We’re just re-architecting our site currently and a big part of that is test first (I daren’t call it test driven!) development. It’s an MVC2 project, with distinct business and data access layers. I’m loving MVC2, model binding, and the power I’m getting from making my domain models richer.
Obviously one of the biggies in unit testing is the use of Inversion of Control via an IoC container (older list) so that you can reliably pass around interfaces rather than implementations, the aim being to improve the testability of it all, and allowing mocking up of dependencies in order to test just certain areas of the functionality.
I’d investigated a few IoC containers:
- CastleWindsor – I just personally found this too much like hard work in terms of the thinking side of things – I didn’t like the syntax, which must be an utterly personal thing as there’s not a big difference between that an Unity.
- StructureMap – this one felt more like voodoo, though worked well – was definitely a good second choice.
- Unity (v1.2) – I liked the config on this one, and I liked the way of specifying which constructor to use in a multi-constructor dependency. What I didn’t realise was that it didn’t out of the box seem to support the ‘PerWebRequest’ type lifestyle on dependencies (though I managed to roll my own without too much difficulty).

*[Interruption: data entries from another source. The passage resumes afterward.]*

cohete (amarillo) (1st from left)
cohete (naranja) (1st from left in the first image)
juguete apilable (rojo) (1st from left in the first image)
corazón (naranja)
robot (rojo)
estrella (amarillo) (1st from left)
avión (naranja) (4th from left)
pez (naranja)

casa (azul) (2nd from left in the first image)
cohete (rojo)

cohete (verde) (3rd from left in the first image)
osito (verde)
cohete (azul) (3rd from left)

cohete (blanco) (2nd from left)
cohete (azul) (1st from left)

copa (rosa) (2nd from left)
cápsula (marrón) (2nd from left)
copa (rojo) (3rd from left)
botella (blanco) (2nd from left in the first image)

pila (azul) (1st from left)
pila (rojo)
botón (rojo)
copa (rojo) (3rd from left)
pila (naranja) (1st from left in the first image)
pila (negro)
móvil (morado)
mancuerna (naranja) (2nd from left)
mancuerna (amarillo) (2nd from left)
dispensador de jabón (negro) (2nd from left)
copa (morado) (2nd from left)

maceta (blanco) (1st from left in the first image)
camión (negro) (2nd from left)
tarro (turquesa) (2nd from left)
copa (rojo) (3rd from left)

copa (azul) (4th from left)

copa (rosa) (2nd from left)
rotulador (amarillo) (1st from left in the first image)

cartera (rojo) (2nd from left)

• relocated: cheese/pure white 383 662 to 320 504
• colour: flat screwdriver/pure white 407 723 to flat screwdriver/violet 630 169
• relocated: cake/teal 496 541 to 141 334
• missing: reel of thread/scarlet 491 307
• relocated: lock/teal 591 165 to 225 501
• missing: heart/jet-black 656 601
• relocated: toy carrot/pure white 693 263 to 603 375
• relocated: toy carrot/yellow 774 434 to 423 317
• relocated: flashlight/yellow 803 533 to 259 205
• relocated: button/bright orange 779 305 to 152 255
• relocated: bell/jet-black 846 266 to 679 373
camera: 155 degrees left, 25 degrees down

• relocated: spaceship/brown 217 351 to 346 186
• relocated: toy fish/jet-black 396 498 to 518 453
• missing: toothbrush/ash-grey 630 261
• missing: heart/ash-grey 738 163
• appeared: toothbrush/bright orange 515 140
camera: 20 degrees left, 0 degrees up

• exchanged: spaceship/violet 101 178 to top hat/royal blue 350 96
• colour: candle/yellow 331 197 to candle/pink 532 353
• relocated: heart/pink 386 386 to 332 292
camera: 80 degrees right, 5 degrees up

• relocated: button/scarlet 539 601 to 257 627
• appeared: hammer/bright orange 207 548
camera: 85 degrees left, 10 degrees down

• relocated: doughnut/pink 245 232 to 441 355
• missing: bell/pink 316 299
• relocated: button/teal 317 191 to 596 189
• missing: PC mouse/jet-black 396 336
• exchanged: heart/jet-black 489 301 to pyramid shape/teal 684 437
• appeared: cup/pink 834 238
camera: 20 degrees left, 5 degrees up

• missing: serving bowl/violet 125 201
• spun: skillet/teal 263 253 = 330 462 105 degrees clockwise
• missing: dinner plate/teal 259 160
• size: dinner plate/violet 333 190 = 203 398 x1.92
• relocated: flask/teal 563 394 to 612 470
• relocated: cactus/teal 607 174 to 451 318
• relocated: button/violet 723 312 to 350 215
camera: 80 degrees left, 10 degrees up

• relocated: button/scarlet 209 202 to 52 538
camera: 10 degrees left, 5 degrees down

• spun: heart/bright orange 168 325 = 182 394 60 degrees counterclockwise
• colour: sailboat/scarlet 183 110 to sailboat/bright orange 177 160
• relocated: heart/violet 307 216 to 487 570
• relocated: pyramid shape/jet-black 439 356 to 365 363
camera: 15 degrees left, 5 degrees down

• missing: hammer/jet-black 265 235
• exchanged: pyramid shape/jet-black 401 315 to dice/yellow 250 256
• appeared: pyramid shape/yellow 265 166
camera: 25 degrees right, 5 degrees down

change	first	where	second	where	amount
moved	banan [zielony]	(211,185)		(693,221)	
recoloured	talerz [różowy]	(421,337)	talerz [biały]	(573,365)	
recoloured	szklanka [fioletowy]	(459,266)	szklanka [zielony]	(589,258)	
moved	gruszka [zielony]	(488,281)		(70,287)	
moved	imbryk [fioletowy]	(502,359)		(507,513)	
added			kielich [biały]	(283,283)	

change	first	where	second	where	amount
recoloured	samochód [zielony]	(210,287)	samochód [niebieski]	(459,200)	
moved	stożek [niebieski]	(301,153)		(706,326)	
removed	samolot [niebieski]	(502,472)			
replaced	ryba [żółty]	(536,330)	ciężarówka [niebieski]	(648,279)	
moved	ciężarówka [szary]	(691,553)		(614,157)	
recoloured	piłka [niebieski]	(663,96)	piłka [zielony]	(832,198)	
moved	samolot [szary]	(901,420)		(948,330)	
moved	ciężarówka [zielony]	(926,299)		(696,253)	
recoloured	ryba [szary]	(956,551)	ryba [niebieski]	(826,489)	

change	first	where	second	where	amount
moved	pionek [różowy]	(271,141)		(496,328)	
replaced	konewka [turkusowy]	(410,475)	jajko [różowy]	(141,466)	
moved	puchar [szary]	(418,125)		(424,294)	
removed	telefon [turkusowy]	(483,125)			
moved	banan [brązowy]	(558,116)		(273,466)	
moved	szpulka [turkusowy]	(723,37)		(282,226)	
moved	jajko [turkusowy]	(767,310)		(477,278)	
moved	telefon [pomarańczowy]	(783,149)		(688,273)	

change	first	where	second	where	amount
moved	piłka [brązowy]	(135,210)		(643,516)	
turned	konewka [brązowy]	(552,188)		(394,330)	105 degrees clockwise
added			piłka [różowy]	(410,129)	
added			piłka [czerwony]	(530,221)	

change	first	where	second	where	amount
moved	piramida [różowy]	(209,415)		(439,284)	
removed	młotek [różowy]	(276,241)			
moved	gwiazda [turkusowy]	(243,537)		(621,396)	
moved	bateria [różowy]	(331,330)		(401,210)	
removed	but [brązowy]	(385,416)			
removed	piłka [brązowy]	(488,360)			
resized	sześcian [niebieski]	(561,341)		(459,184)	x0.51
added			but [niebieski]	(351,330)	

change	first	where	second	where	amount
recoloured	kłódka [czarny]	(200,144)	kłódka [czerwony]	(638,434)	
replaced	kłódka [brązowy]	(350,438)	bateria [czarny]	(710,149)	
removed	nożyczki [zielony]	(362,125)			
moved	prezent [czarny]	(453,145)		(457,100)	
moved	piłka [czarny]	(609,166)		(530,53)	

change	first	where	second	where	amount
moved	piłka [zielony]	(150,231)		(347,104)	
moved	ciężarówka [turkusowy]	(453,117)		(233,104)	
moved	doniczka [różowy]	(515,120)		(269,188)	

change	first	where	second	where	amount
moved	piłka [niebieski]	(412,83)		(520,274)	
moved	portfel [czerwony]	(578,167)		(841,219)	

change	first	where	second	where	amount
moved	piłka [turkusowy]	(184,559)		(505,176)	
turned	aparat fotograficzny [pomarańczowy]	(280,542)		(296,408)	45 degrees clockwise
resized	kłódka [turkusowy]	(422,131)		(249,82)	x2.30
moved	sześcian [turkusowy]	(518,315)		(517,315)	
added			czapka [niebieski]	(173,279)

I’d hasten to add the above are my findings, and may not be fully representative of someone with a clue playing with this! I may easily have missed elements in the initial plays.
Unity 2.0 (which is available as part of Enterprise Library 5) comes with a ‘PerResolveLifetimeManager’ out of the box now, which does exactly what it says on the tin – during a running instance (in this case, a web request) the first time it resolves it’ll new up an instance for the app, and during that instance it’ll use that one, until the next instance (page load).
So we have:
container.RegisterType<iwebsessionmanager , WebSessionManager>(new PerResolveLifetimeManager(), new InjectionConstructor(typeof(IUserService), typeof(ISessionManager)));
instead of the default TransientLifetimeManager.
There are other lifetime managers available with Unity 2.0 (HierarchicalifetimeManager being the other new one), and obviously you still have ExternallyControlledLifetimeManager should you need it.
All in all, very happy that we went down the Unity route when we did, and those updates in 2.0 have proven to come just when we needed them.
p.s. I’ll add links to the correct MSDN sections as soon as they’re available – the documentation only seems available for 1.2 at present.